Collected data entries:
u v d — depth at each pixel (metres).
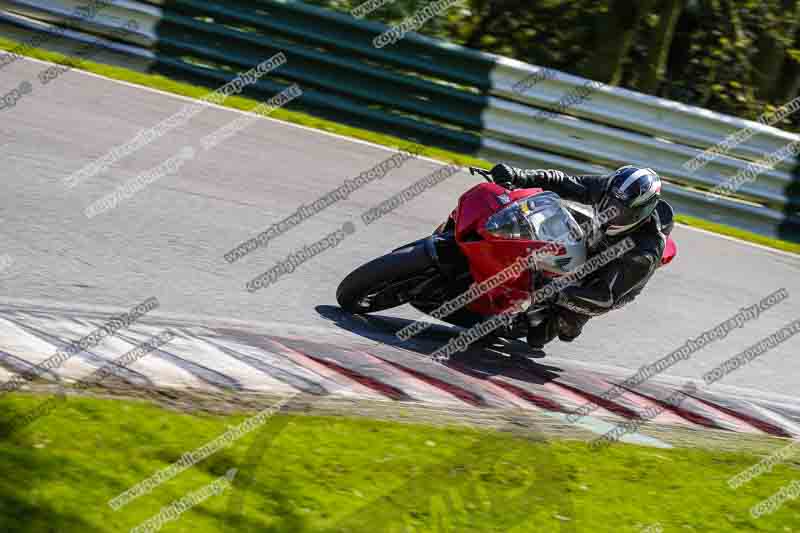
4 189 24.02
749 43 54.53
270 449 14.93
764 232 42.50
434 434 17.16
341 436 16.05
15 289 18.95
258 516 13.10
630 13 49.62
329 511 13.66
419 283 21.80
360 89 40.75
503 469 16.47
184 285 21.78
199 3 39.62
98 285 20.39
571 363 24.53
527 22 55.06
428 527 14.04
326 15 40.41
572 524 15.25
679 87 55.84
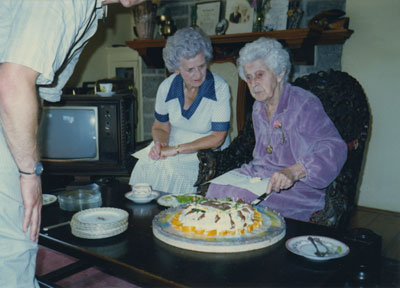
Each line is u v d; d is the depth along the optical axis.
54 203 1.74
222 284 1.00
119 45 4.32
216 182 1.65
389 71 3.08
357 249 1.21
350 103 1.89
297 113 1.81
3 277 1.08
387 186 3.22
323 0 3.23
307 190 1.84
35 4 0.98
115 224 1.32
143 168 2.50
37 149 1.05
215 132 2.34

§ TASK ITEM: Reproduce each line of the records exactly, omitting any picture.

§ WRITTEN RESPONSE:
u v d — depth at each pixel (metres).
4 189 24.02
749 43 54.53
270 449 14.93
764 232 42.50
434 434 17.16
341 436 16.05
15 289 18.95
258 516 13.10
630 13 49.62
329 511 13.66
419 283 21.80
360 89 40.75
503 469 16.47
184 285 21.78
199 3 39.62
98 285 20.39
571 363 24.53
527 22 55.06
428 527 14.04
326 15 40.41
572 524 15.25
679 87 55.84
Each line is u v d; d is the depth along the optical axis.
54 203 1.74
222 284 1.00
119 45 4.32
216 182 1.65
389 71 3.08
357 249 1.21
350 103 1.89
297 113 1.81
3 277 1.08
387 186 3.22
323 0 3.23
307 190 1.84
35 4 0.98
115 224 1.32
143 168 2.50
37 149 1.05
215 132 2.34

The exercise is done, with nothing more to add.